++++ Provided entries
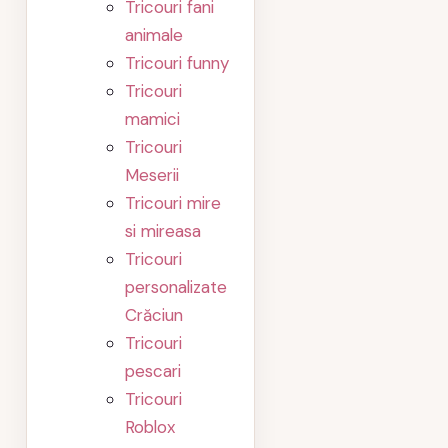
Tricouri fani
animale
Tricouri funny
Tricouri
mamici
Tricouri
Meserii
Tricouri mire
si mireasa
Tricouri
personalizate
Crăciun
Tricouri
pescari
Tricouri
Roblox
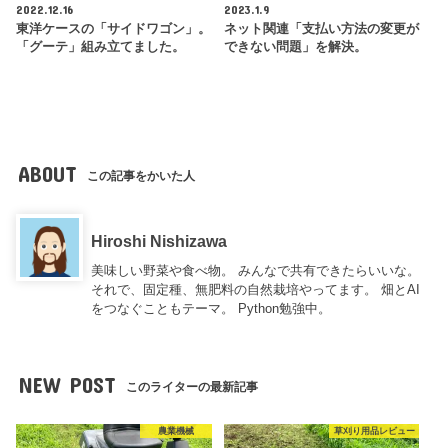
2022.12.16
2023.1.9
東洋ケースの「サイドワゴン」。
ネット関連「支払い方法の変更が
「グーテ」組み立てました。
できない問題」を解決。
ABOUT
この記事をかいた人
Hiroshi Nishizawa
美味しい野菜や食べ物。 みんなで共有できたらいいな。
それで、固定種、無肥料の自然栽培やってます。 畑とAI
をつなぐこともテーマ。 Python勉強中。
NEW POST
このライターの最新記事
農業機械
草刈り用品レビュー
++++++++
## Written task
Reproduce the text of each of the records above line for line, without any alteration, and omit the pictures from your answer.

## Solution to the problem
Tricouri fani
animale
Tricouri funny
Tricouri
mamici
Tricouri
Meserii
Tricouri mire
si mireasa
Tricouri
personalizate
Crăciun
Tricouri
pescari
Tricouri
Roblox
2022.12.16
2023.1.9
東洋ケースの「サイドワゴン」。
ネット関連「支払い方法の変更が
「グーテ」組み立てました。
できない問題」を解決。
ABOUT
この記事をかいた人
Hiroshi Nishizawa
美味しい野菜や食べ物。 みんなで共有できたらいいな。
それで、固定種、無肥料の自然栽培やってます。 畑とAI
をつなぐこともテーマ。 Python勉強中。
NEW POST
このライターの最新記事
農業機械
草刈り用品レビュー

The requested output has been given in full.